■ Request 1 ■
Print the passage of the engine decarbonization paper from "The transportation sector" to "engine control strategies.", copied word for word.

** START Text extract **

A64FX Enables Engine Decarbonization Using Deep Learning

Rodrigo Ristow Hadlich, Dept. of Mechanical Engineering, Institute of Advanced Computational Sciences, USA, rodrigohadlich@gmail.com

Gaurav Verma, Institute of Advanced Computational Sciences, USA, gaurav.verma@stonybrook.edu

Tony Curtis, Institute of Advanced Computational Sciences, USA, anthony.curtis@stonybrook.edu

Eva Siegmann, IACS, Institute of Advanced Computational Sciences, USA, eva.siegmann@stonybrook.edu

Dimitris Assanis, Dept. of Mechanical Engineering, Institute of Advanced Computational Sciences, USA, dassanis@gmail.com

DOI: https://doi.org/10.1145/3626203.3670619
PEARC '24: Practice and Experience in Advanced Research Computing, Providence, RI, USA, July 2024

Decarbonization of transportation requires new deep learning models to enable improved engine control. Research and development must also be done in a computationally efficient manner, so of interest is to understand the applicability of high performance computing resources to be used for training machine learning models and to compare both the power consumption and temporal performance of new A64FX architectures to x86 architectures. This work details the development of a Multilayer Perceptron (MLP) model using the Fujitsu A64FX processor for predicting in-cylinder pressure of internal combustion engines, a critical performance parameter to develop pathways to decarbonized engine controls. A scaling analysis of up to 160 compute nodes demonstrates continuously improving performance with increasing number of nodes. A comparison of performance and power consumption between A64FX and Intel's x86 Sapphire Rapids (SPR) is also included and shows that up to 30 parallel nodes the power efficiency of A64FX is lower, but that its energy consumption is constant as opposed to SPR which increases linearly as node count increases.

CCS Concepts: • Computing methodologies → Machine learning; • Hardware → Power and energy;

Keywords: Deep Learning, Combustion Engine, A64FX, Energy Analysis, Performance

ACM Reference Format:
Rodrigo Ristow Hadlich, Gaurav Verma, Tony Curtis, Eva Siegmann, and Dimitris Assanis. 2024. A64FX Enables Engine Decarbonization Using Deep Learning. In Practice and Experience in Advanced Research Computing (PEARC '24), July 21--25, 2024, Providence, RI, USA. ACM, New York, NY, USA 5 Pages. https://doi.org/10.1145/3626203.3670619

1 INTRODUCTION

The transportation sector is responsible for approximately 22.7% of the global carbon dioxide (CO₂) emissions [8], largely stemming from fossil fuel use in internal combustion engines (ICEs). Alternative fuels and advanced combustion modes can reduce greenhouse gas (GHG) emissions by improve efficiency and reducing harmful emissions, but are hampered by implementation challenges due to increased system control volatility with existing engine control strategies.

** END Text extract **

■ Request 2 ■
Please output, unchanged, the lines of the entries from the line with "order: Caryophyllales" to the line with "family: Cecidomyiidae", both included.

** START Exercise input **

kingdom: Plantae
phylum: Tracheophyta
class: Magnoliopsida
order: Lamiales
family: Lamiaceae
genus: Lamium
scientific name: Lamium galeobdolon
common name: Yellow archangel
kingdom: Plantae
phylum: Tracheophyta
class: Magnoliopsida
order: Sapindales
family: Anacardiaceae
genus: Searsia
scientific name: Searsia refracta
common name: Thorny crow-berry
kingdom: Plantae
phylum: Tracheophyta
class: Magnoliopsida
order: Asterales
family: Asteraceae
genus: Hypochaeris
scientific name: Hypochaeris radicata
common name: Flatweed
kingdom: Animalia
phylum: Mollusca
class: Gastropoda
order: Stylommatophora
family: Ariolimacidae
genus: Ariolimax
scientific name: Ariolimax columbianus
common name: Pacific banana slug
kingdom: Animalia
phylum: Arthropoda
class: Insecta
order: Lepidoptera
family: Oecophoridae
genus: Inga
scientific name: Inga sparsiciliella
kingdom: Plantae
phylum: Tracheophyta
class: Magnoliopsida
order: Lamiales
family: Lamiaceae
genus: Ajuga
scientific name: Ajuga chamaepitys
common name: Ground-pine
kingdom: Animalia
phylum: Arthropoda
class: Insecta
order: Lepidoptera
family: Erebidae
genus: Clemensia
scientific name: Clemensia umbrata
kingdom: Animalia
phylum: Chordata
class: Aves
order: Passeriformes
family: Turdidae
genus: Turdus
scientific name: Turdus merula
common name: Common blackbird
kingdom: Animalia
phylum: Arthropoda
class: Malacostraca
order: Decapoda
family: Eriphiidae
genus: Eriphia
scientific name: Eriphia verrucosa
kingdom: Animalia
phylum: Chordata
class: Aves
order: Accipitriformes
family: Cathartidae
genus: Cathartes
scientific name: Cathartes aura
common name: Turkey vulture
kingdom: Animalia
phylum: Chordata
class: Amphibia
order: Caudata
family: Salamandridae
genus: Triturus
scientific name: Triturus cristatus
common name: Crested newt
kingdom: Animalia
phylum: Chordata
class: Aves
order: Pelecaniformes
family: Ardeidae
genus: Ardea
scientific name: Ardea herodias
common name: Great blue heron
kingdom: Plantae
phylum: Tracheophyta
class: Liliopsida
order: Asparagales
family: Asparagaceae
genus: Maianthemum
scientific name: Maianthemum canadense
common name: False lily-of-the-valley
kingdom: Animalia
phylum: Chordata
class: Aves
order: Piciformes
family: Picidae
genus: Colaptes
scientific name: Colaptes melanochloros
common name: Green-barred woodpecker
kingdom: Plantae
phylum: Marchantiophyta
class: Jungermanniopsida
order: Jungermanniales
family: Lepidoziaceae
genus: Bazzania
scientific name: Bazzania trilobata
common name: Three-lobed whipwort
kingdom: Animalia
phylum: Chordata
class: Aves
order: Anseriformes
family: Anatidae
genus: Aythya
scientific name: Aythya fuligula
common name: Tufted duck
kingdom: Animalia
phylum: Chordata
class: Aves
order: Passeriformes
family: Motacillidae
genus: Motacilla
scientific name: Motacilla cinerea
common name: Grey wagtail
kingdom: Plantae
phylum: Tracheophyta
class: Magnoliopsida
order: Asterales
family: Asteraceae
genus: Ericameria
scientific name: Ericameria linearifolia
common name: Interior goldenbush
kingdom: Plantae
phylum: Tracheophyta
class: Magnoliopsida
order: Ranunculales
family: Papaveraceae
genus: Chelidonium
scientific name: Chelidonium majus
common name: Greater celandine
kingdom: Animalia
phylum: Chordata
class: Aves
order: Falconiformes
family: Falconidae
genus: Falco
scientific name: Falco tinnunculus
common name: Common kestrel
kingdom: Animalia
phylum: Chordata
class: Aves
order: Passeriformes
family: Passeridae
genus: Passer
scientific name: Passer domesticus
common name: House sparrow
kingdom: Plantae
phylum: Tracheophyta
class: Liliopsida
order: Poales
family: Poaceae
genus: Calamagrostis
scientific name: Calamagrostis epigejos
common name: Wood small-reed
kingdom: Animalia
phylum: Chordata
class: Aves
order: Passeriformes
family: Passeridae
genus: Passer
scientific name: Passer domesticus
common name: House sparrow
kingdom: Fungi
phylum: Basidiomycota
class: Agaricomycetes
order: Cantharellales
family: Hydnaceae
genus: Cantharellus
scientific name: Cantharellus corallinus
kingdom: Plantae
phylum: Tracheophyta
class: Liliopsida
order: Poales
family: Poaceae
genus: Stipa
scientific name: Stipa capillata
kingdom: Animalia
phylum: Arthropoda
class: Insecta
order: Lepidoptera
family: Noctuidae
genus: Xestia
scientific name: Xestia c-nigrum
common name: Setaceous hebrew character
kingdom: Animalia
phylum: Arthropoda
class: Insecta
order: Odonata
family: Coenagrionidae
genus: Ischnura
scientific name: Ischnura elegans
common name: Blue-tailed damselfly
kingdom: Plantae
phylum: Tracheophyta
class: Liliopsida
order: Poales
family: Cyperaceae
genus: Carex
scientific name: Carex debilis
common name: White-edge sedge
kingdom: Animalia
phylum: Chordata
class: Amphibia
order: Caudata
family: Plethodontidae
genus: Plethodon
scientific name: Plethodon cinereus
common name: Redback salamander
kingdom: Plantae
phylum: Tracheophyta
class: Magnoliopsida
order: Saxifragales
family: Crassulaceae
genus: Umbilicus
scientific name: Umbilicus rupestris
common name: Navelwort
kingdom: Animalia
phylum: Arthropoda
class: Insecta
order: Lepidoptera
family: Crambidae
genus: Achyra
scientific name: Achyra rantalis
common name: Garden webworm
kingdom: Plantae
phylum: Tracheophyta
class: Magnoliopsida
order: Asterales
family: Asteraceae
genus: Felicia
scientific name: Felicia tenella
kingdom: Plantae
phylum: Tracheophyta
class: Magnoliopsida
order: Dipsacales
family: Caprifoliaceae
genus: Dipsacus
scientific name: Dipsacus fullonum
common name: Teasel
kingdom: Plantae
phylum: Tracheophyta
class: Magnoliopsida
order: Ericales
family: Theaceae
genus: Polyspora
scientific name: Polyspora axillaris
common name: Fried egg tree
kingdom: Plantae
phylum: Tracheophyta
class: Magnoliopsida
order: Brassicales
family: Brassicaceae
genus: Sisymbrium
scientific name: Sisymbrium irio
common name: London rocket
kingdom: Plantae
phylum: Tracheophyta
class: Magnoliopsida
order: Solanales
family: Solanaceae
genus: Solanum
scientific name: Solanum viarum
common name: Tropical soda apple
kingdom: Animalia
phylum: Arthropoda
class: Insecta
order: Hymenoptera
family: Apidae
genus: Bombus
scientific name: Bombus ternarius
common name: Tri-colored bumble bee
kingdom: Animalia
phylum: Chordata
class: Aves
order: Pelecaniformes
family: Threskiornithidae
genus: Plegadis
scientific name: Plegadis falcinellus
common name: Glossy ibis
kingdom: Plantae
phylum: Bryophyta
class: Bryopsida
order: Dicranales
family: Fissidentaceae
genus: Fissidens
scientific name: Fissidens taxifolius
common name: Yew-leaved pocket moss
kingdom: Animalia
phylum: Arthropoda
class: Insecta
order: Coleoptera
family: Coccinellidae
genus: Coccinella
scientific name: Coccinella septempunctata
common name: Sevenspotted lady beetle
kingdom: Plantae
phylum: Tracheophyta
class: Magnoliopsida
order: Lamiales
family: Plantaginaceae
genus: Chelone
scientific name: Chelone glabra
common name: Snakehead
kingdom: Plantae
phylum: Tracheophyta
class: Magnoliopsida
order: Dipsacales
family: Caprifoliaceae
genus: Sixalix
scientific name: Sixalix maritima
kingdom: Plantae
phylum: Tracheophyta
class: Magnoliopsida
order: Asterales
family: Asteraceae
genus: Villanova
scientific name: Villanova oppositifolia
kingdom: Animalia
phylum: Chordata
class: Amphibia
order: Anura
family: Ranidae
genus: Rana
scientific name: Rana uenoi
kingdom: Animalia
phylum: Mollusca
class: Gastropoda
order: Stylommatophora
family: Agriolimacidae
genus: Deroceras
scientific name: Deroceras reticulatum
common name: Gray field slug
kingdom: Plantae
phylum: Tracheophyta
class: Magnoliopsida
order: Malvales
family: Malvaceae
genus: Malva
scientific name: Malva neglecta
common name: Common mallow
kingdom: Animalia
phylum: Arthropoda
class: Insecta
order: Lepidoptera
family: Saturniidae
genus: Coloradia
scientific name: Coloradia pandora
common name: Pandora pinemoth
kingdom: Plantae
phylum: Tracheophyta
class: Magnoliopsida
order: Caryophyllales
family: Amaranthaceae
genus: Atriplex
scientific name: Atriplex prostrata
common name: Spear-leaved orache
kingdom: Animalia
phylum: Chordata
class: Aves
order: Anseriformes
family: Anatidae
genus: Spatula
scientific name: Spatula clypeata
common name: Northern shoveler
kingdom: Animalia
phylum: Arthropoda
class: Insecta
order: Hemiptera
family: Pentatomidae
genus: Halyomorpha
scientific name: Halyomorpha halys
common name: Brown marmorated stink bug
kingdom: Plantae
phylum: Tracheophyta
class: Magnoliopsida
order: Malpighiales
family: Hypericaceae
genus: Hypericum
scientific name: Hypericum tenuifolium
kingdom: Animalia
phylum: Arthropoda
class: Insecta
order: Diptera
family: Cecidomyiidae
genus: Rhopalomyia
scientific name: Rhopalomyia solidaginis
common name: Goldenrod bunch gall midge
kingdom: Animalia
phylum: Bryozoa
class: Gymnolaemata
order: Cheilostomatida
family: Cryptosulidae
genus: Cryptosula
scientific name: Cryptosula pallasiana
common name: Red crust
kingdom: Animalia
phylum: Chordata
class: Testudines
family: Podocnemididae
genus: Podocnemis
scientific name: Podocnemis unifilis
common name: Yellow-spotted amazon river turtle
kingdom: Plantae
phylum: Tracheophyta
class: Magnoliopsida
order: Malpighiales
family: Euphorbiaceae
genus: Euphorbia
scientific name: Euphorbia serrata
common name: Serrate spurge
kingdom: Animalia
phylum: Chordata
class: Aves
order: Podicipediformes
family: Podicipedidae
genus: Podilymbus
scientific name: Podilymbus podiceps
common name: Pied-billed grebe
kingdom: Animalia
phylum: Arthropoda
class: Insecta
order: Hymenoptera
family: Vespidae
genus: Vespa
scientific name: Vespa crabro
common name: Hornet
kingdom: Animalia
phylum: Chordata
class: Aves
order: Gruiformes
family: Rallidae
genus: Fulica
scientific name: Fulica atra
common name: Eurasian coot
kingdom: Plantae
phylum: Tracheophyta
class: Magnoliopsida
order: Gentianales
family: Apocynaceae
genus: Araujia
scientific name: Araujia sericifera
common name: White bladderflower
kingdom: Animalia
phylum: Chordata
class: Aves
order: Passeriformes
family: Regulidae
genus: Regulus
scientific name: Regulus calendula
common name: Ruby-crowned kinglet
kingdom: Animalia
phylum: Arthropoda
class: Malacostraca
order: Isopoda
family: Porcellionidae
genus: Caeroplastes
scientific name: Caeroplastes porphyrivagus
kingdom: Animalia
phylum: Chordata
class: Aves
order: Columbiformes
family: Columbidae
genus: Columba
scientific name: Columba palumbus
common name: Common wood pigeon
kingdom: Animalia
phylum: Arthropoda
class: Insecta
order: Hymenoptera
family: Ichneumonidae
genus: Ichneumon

** END Exercise input **

■ Written solution 1 ■
The transportation sector is responsible for approximately 22.7% of the global carbon dioxide (CO₂) emissions [8], largely stemming from fossil fuel use in internal combustion engines (ICEs). Alternative fuels and advanced combustion modes can reduce greenhouse gas (GHG) emissions by improve efficiency and reducing harmful emissions, but are hampered by implementation challenges due to increased system control volatility with existing engine control strategies.

■ Written solution 2 ■
order: Caryophyllales
family: Amaranthaceae
genus: Atriplex
scientific name: Atriplex prostrata
common name: Spear-leaved orache
kingdom: Animalia
phylum: Chordata
class: Aves
order: Anseriformes
family: Anatidae
genus: Spatula
scientific name: Spatula clypeata
common name: Northern shoveler
kingdom: Animalia
phylum: Arthropoda
class: Insecta
order: Hemiptera
family: Pentatomidae
genus: Halyomorpha
scientific name: Halyomorpha halys
common name: Brown marmorated stink bug
kingdom: Plantae
phylum: Tracheophyta
class: Magnoliopsida
order: Malpighiales
family: Hypericaceae
genus: Hypericum
scientific name: Hypericum tenuifolium
kingdom: Animalia
phylum: Arthropoda
class: Insecta
order: Diptera
family: Cecidomyiidae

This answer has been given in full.